## What is required
Please write the next part of the Spider class API documentation below, starting after its last sentence.

## Text passage

-*-

Methods inherited from class java.lang.Object
`clone, equals, finalize, getClass, hashCode, notify, notifyAll, toString, wait, wait, wait`

Constructor Detail

Spider

public Spider()

convenience constructor, that initializes the Spider with a null value as URL

Spider

public Spider(String urlString)
       throws MalformedURLException

Throws:: MalformedURLException

Spider

public Spider(URL url)

constructs a Spider object based on the given URL

Spider

public Spider(URL url,
              String user,
              char[] password)

Method Detail

getURL

public URL getURL()

returns the embedded URL

setURL

public void setURL(URL url)

sets the embedded URL

getSSLHelper

public SSLHelper getSSLHelper()

setSSLHelper

public void setSSLHelper(SSLHelper helper)

getConnectTimeout

public int getConnectTimeout()

setConnectTimeout

public void setConnectTimeout(int timeout)

getParameter

public String getParameter(String key)

getParameterMap

public HashMap<String,String> getParameterMap()

toFile

public File toFile()

getDomainName

public String getDomainName()

getFileName

public String getFileName()

returns only the last portion of URL.getPath() after the last '/'

getHeaderValue

public String getHeaderValue(String name)
                      throws IOException

Throws:: IOException

getFullHeaderAsString

public String getFullHeaderAsString()
                             throws IOException

Throws:: IOException

getCharset

public String getCharset()
                  throws IOException

Throws:: IOException

ping

public long ping()

returns the time it takes to establish a live connection to the embedded URL and returns -1 only if the URL is unreachable.

saveURLtoFile

public void saveURLtoFile(File file)
                   throws IOException

saves the content of the embedded URL to the given file

Throws:: IOException

getLinks

public URL[] getLinks(boolean allowDuplicates,
                      String... protocol)
               throws IOException

returns links filtered by the given protocol

Throws:: IOException
See Also:: getLinks(boolean)

getLinks

public URL[] getLinks(boolean allowDuplicates)
               throws IOException

returns an array containing URLs that the embedded URL links to; if the page is a frameset, the frame sources are returned. If no links are present within the given URL, an empty array is returned

Throws:: IOException

getLinks

public URL[] getLinks(Reader reader,
                      boolean allowDuplicates)
               throws IOException

allows to read the content from another location but the url itself

Throws:: IOException
See Also:: getLinks(boolean)

getBrokenLinks

public URL[] getBrokenLinks()
                     throws IOException

Assuming the URL points to a HTML page, only links that are not accessible are returned. If all links are valid (or the page didn't contain links), an empty array is returned. Only links with 'http', 'ftp' or 'file' protocol are checked.

-*-

## Data provided
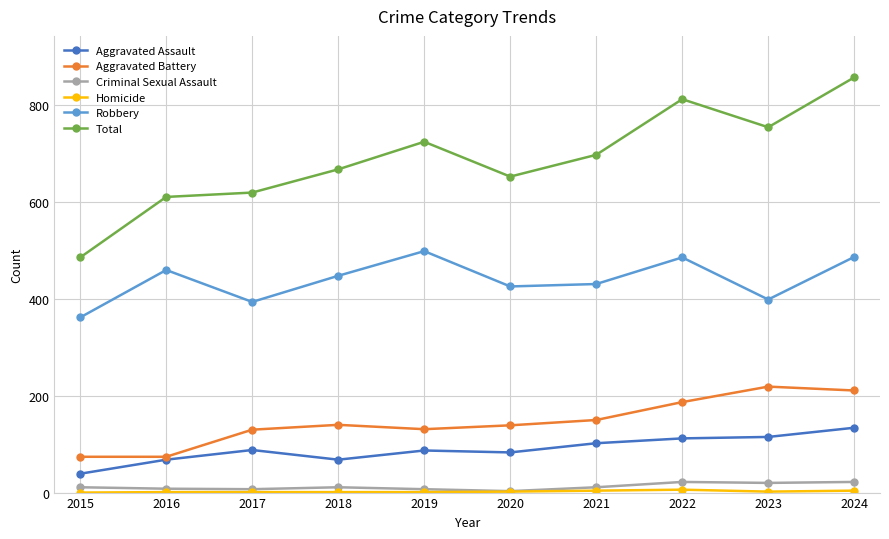

True or false: Robbery and Aggravated Assault intersect in this chart.

False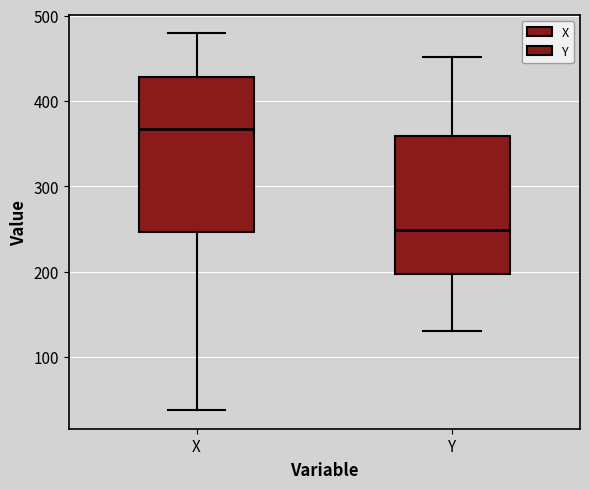

Comparing the boxes themselves (not the whiskers), which one is the tallest?

X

-*-

## Output
Throws:: IOException

isAccessible

public boolean isAccessible()

actually connects to the embedded URL while executing

getImages

public URL[] getImages(boolean allowDuplicates)
                throws IOException

returns an array of images that are contained in the embedded URL

Throws:: IOException

getImages

public URL[] getImages(Reader reader,
                       boolean allowDuplicates)
                throws IOException

allows to read the content from another location but the url itself

Throws:: IOException
See Also:: getImages(boolean)

getURLFromLink

public static URL getURLFromLink(String link,
                                 URL context)
                          throws MalformedURLException

translates a relative URL to an absolute URL

Throws:: MalformedURLException

getStylesheets

public URL[] getStylesheets()
                     throws IOException

returns links to stylesheets in the document

Throws:: IOException

getStylesheets

public URL[] getStylesheets(Reader reader)
                     throws IOException

parses the reader for links to stylesheets

Throws:: IOException

getRSSFeeds

public URL[] getRSSFeeds()
                  throws IOException

returns links to RSS feeds in the document

Throws:: IOException

getRSSFeeds

public URL[] getRSSFeeds(Reader reader)
                  throws IOException

parses the reader for RSS feeds

Throws:: IOException

includesPattern

public boolean includesPattern(String[] searchPattern,
                               boolean includeHTMLCode)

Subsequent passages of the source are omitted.